Task directions>
For the records below, please print exactly and only the lines from the one with "Figure 10. Distribution" down to the one with "Figure 3. Adjusted", both ends included, omitting the pictures.
**** Supplied records
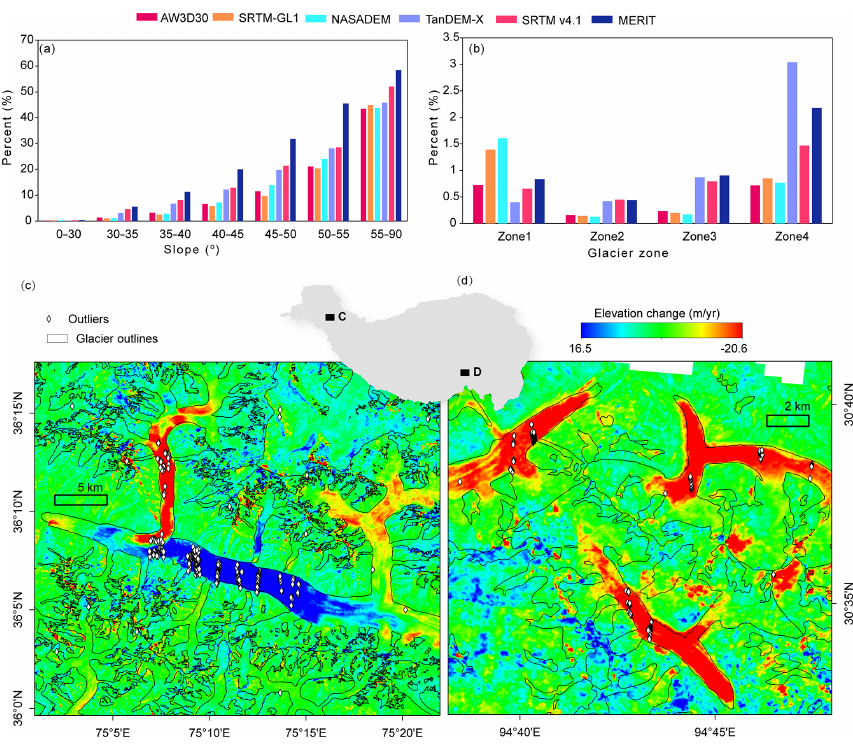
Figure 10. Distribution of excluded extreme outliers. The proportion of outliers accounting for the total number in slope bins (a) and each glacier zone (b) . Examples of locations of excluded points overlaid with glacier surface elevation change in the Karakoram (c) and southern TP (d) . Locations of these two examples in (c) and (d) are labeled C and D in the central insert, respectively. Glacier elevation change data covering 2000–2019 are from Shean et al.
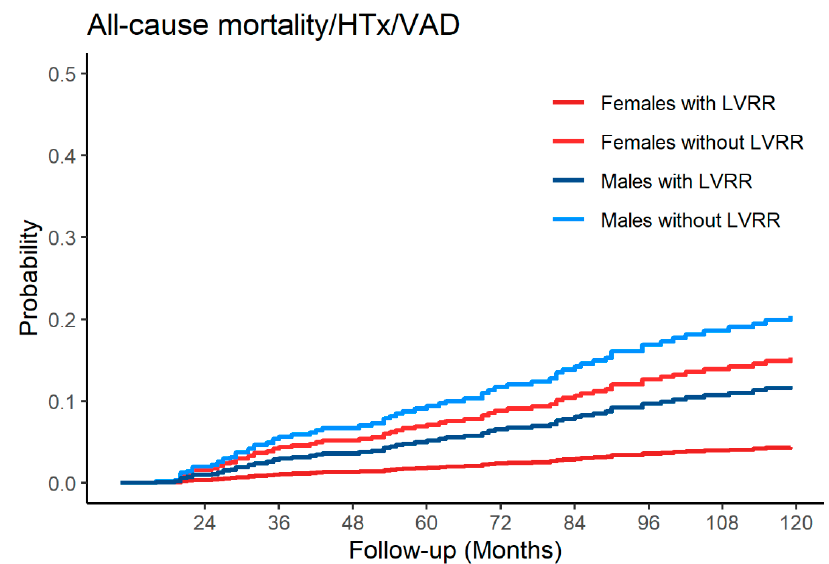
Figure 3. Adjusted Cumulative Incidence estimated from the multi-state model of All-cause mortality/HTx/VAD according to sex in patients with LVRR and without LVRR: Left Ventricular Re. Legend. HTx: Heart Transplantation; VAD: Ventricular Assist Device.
********
**** Supplied records
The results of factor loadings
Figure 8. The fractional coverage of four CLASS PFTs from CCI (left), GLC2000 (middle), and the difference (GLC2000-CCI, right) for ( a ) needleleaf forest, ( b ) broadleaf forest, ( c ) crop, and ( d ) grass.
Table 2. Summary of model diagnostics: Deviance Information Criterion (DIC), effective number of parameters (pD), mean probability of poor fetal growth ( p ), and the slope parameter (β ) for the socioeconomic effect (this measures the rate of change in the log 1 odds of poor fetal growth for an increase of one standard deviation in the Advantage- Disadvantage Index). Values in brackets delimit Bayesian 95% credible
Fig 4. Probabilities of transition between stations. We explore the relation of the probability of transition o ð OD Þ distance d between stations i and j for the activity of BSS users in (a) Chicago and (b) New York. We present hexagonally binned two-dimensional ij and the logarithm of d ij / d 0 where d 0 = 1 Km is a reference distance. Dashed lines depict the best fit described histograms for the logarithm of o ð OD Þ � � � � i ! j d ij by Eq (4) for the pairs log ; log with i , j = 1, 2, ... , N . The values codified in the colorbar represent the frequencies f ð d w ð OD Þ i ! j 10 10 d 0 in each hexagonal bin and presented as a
********
Solved exercise>
Figure 10. Distribution of excluded extreme outliers. The proportion of outliers accounting for the total number in slope bins (a) and each glacier zone (b) . Examples of locations of excluded points overlaid with glacier surface elevation change in the Karakoram (c) and southern TP (d) . Locations of these two examples in (c) and (d) are labeled C and D in the central insert, respectively. Glacier elevation change data covering 2000–2019 are from Shean et al.
Figure 3. Adjusted Cumulative Incidence estimated from the multi-state model of All-cause mortality/HTx/VAD according to sex in patients with LVRR and without LVRR: Left Ventricular Re. Legend. HTx: Heart Transplantation; VAD: Ventricular Assist Device.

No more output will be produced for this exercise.